# Satellite/Cable in Mexico City?



## Vortexijah (Oct 20, 2009)

This is my first post on Expat Forum. I hope I'm following the rules correctly and not continuing a thread already in existence. I married a Mexican woman from Mexico City this past April. We are currently living in St. Louis. We plan on moving to Mexico this December. I like to watch TV and so I am wondering what Cable or Satellite company (that serves Mexico City) carries the largest amount of English language programming? Any recommendations would be appreciated. 

Thanks. 
Vortexijah


----------



## Rodrigo84 (Mar 5, 2008)

Vortexijah said:


> This is my first post on Expat Forum. I hope I'm following the rules correctly and not continuing a thread already in existence. I married a Mexican woman from Mexico City this past April. We are currently living in St. Louis. We plan on moving to Mexico this December. I like to watch TV and so I am wondering what Cable or Satellite company (that serves Mexico City) carries the largest amount of English language programming? Any recommendations would be appreciated.
> 
> Thanks.
> Vortexijah


There are two. For Satellite it's Sky TV and for Cable it's Cablevision. Sky, at least in my opinion, has more English programming, but I would not call it DirecTV or Dish Network at all. In fact, many Americans I talk to consider it downright poor in terms of programming compared with what they're used to particularly in the sports department.
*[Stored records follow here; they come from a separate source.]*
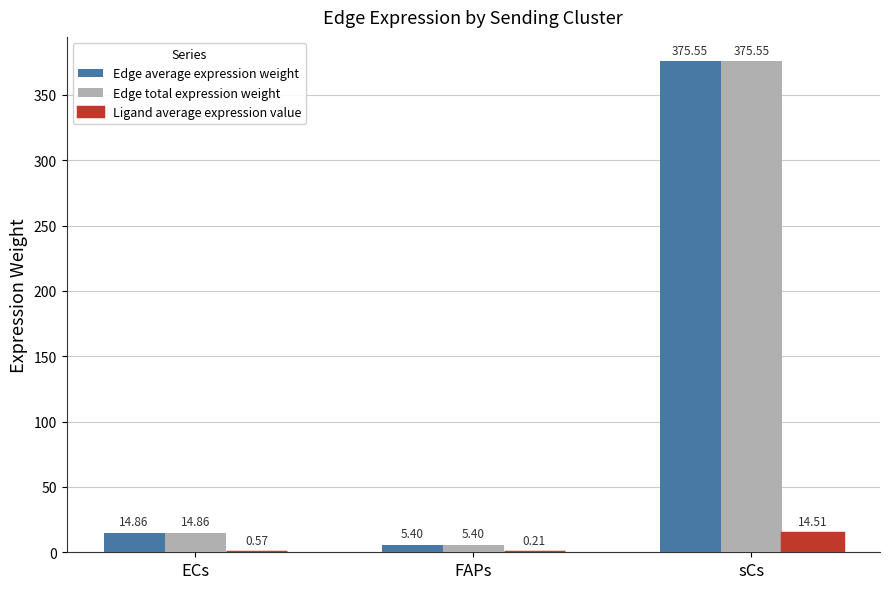

At which label does Edge total expression weight first exceed 14?

ECs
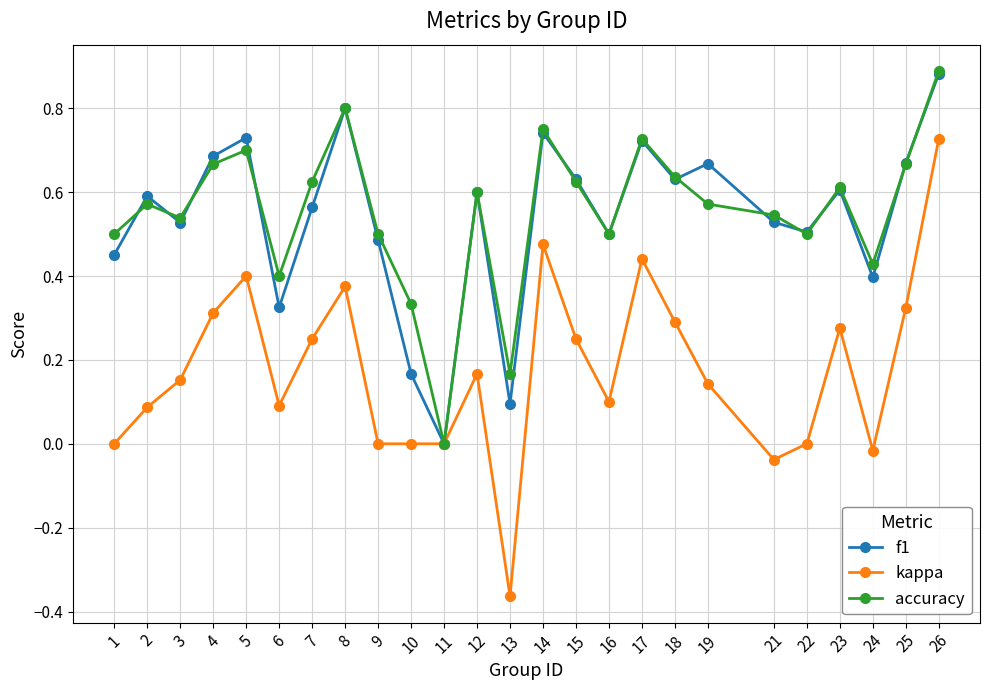

True or false: kappa has more than 2 points higher than both neighbors.

True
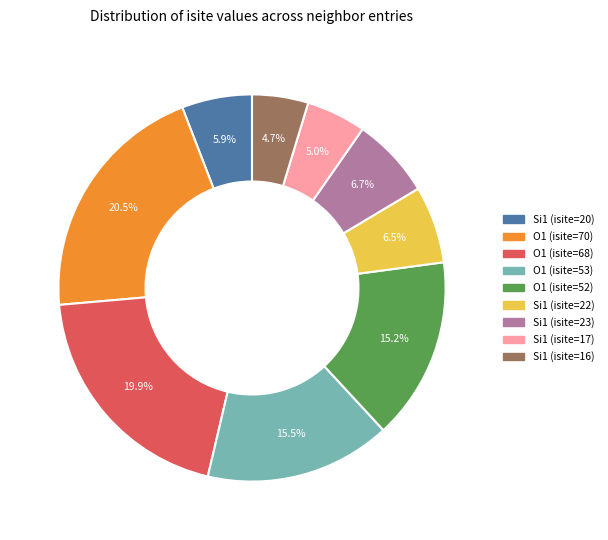

How many slices are in this pie chart?

9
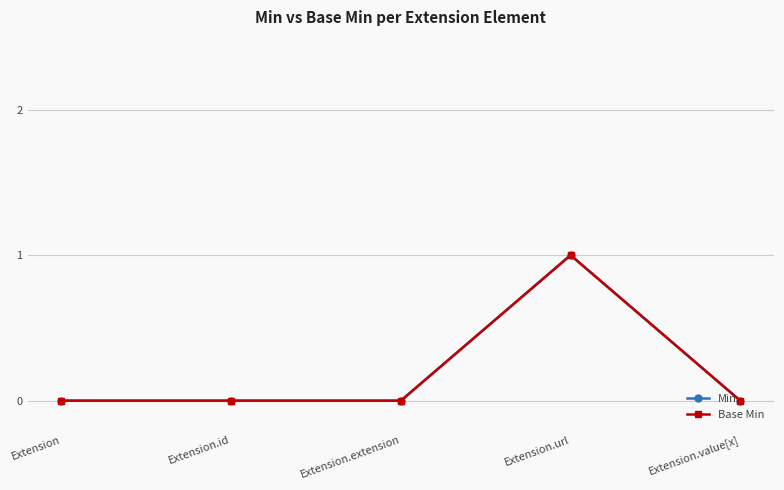

Count the Base Min values in the range 0 to 1.

5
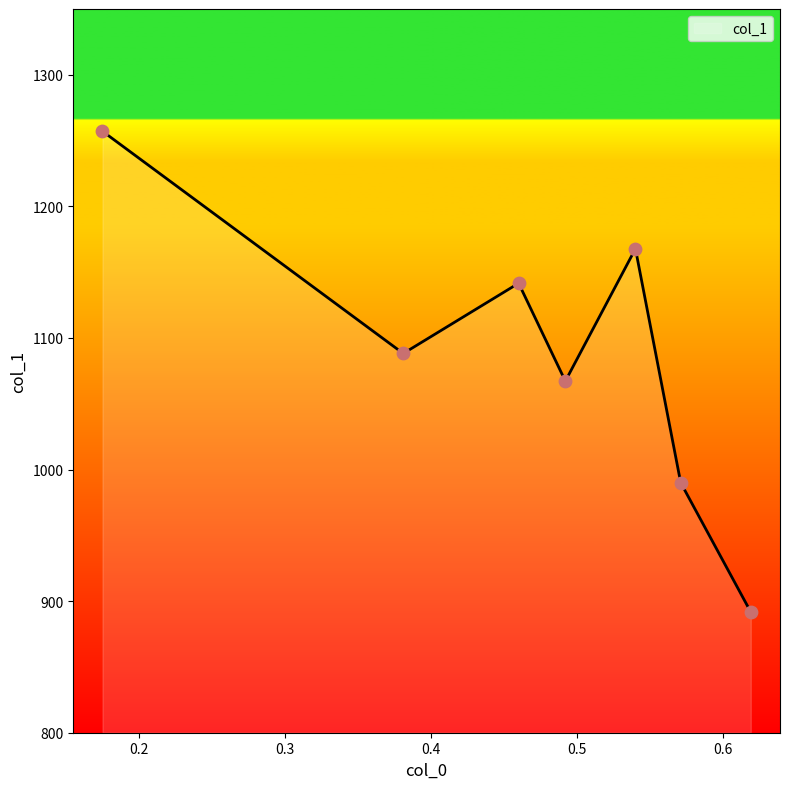

Between 0.571 and 0.46, which is larger?

0.46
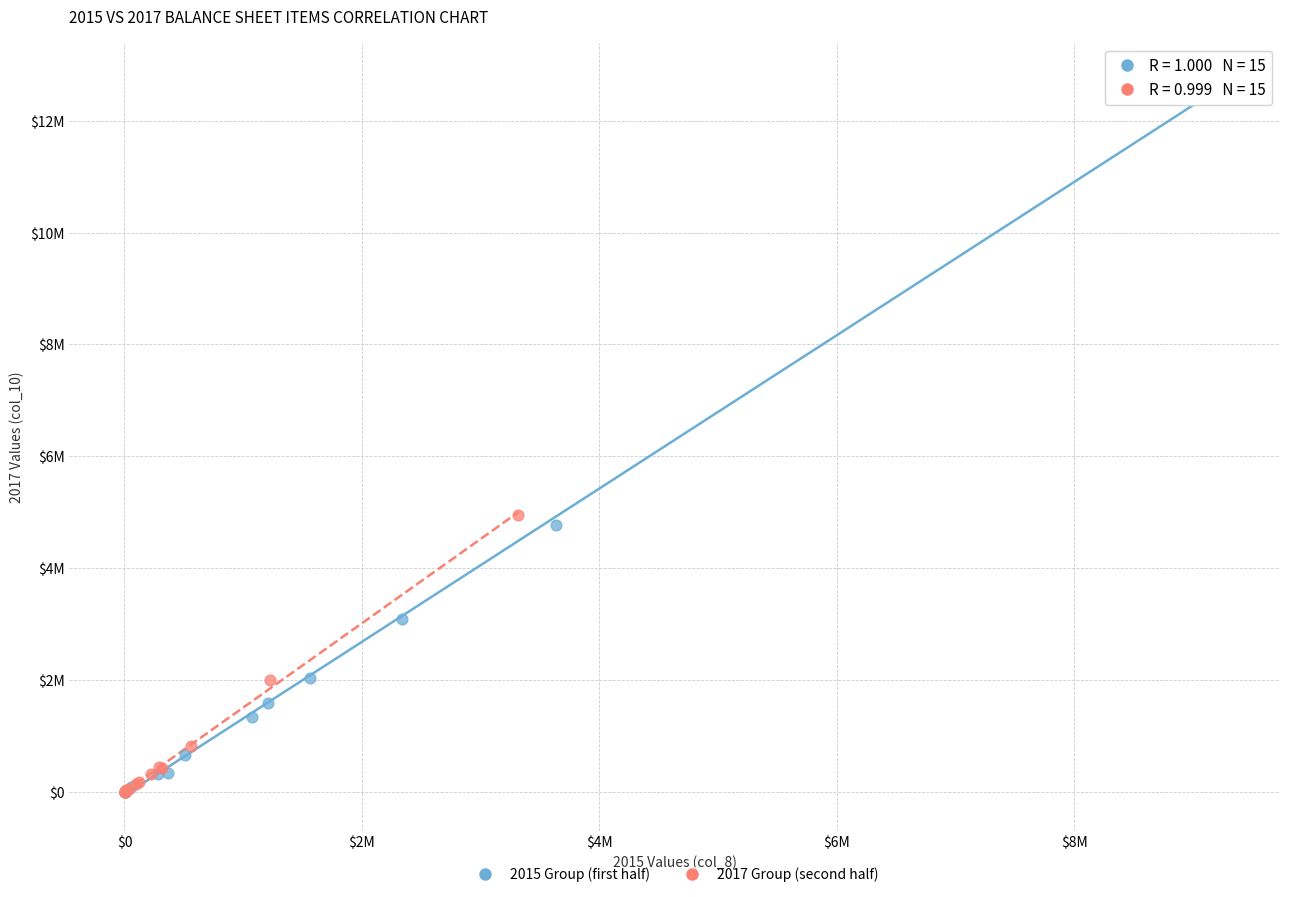

What are all the series names shown in the legend?

2015 Group (first half), 2017 Group (second half)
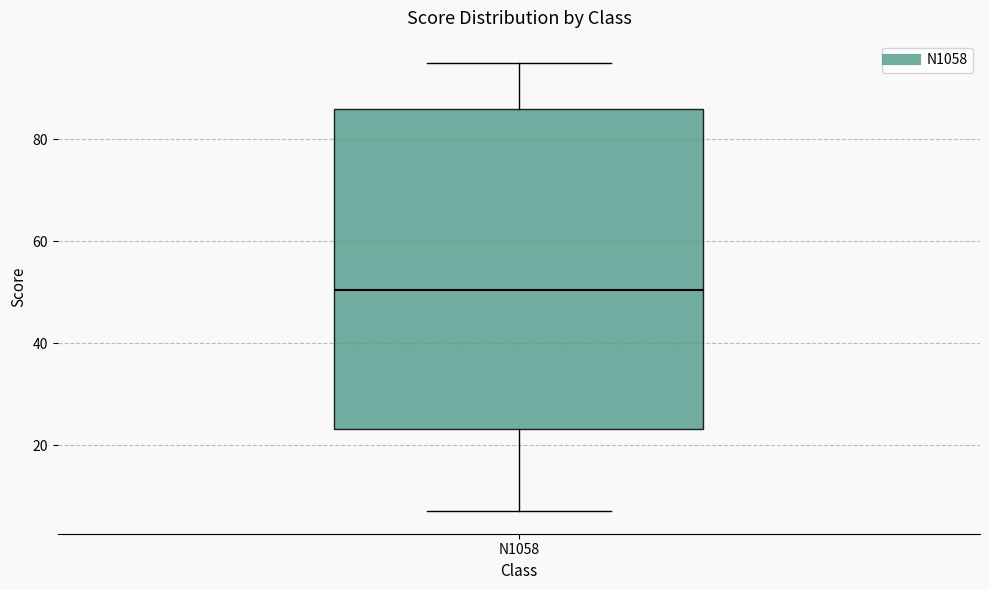

Where is the lower edge of the box for N1058 on the y-axis? The values are not printed on the chart, so give them approximately, as read against the axis.

24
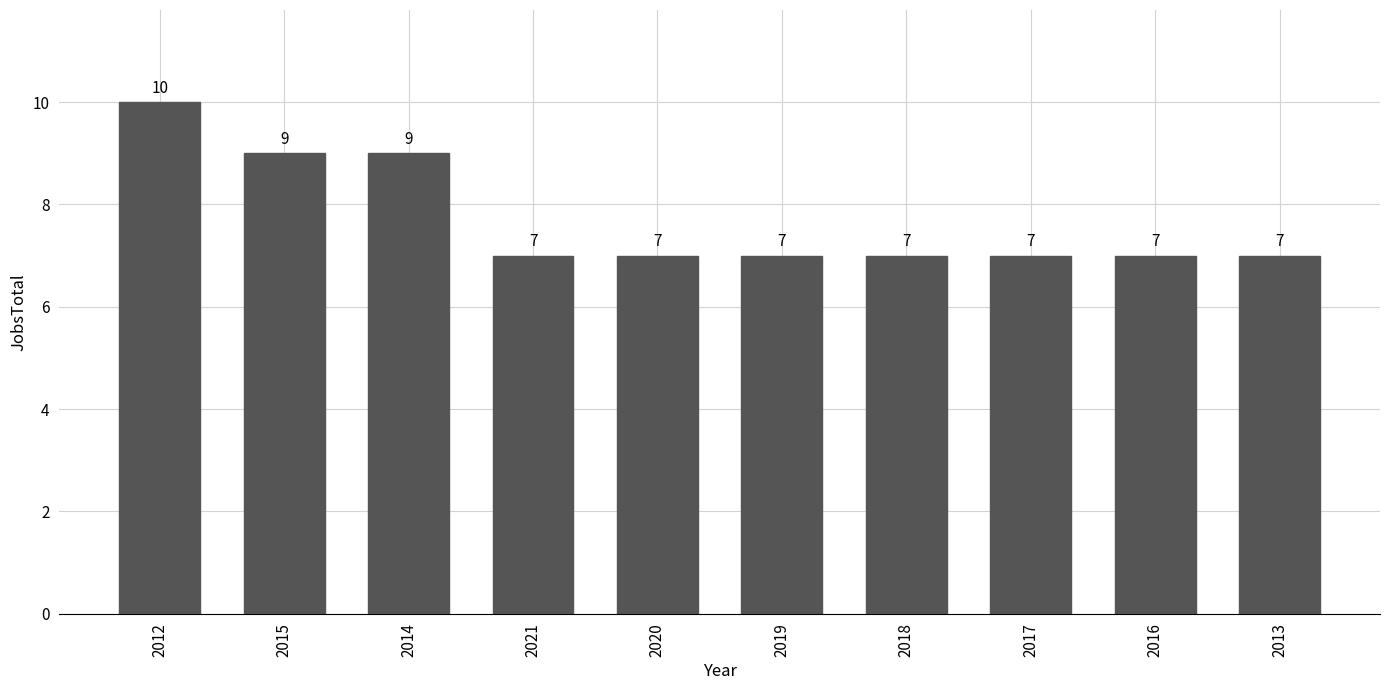

What is the difference between the maximum and second lowest values?

3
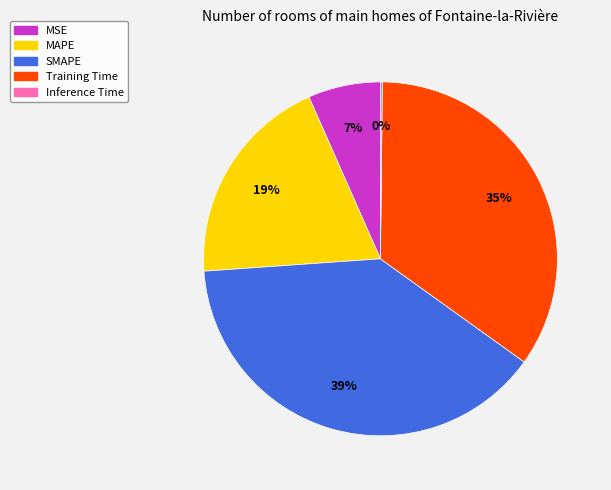

Combined, do Training Time and MAPE account for over 50%?

Yes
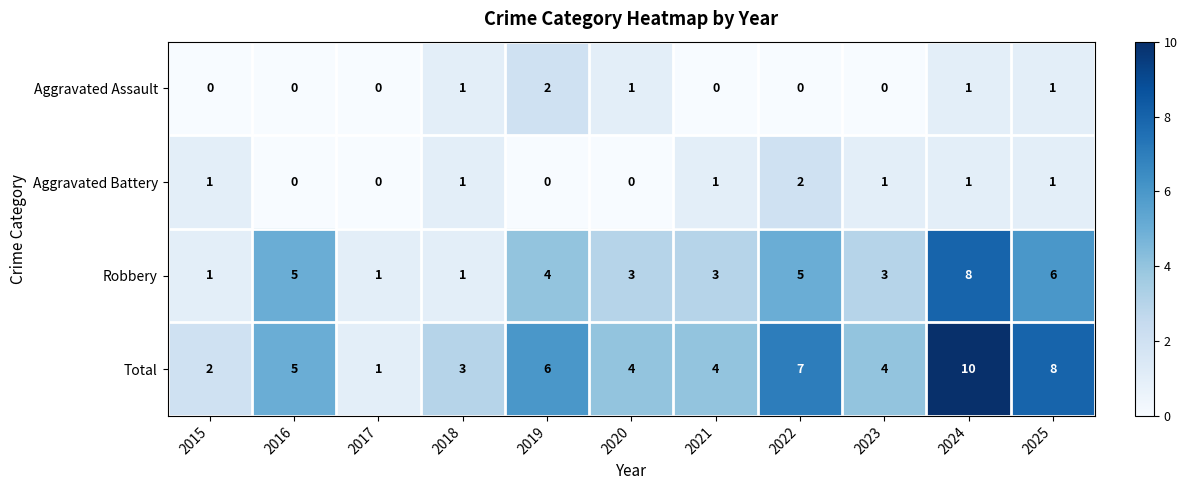

How many values in the Aggravated Battery series are below 1?

4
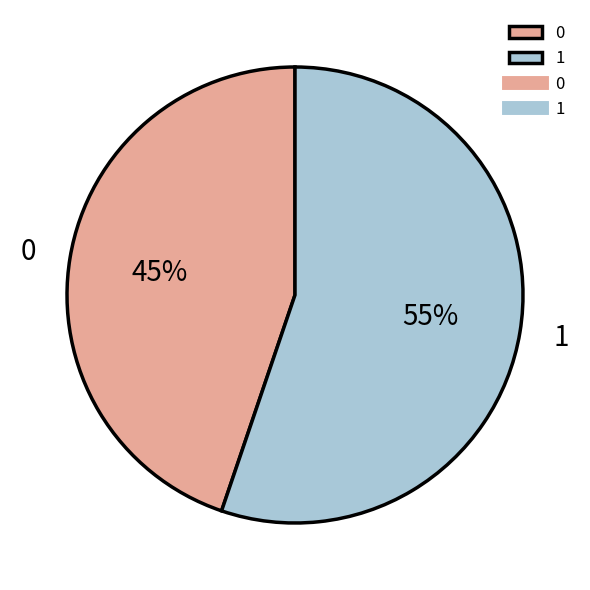

True or false: 1 accounts for 70% of the total.

False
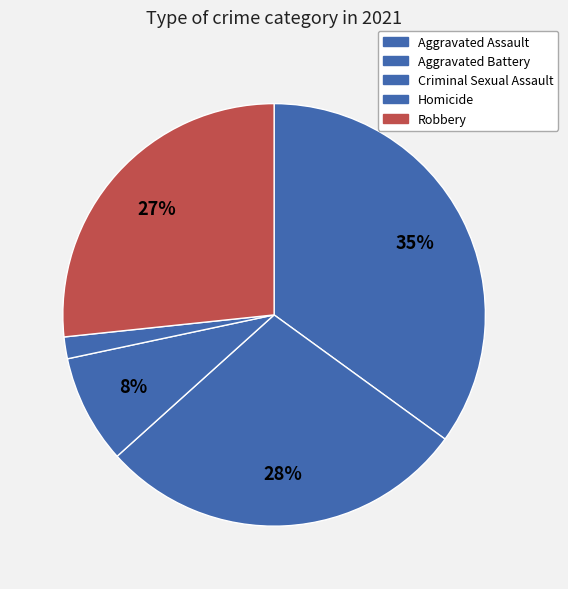

How many segments does this pie chart have?

5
It is possible to rig up a DirecTV box and dish you'd bring down from the states, but it won't get all of the programming. People who have gone with Dish Network have been able to get all of the programming. (DISH points West whereas to my knowledge DirecTV points more north).

Some people like my cousin used to have family in the states with DirecTV and wound up getting high speed Internet and used a Slingbox to be able to pick off the DirecTV over the net.

There are places on the net that show a lot of American channels. I frequent Justin.tv - Live Video and Chat for Everyone for a lot of programming, particularly American football.


----------



## f3drivr (Nov 18, 2008)

There are plenty of Canadians and Americans that have Starchoice in Mazatlan and are getting a strong signal and able to watch all channels with a 75 cm dish. I have talked to people with Dish Network and they are missing channels even with very large dishes, DirecTV is even worse. Mexico City is farther South than Mazatlan but I have heard of people watching Starchoice as far South as Guatemala.


----------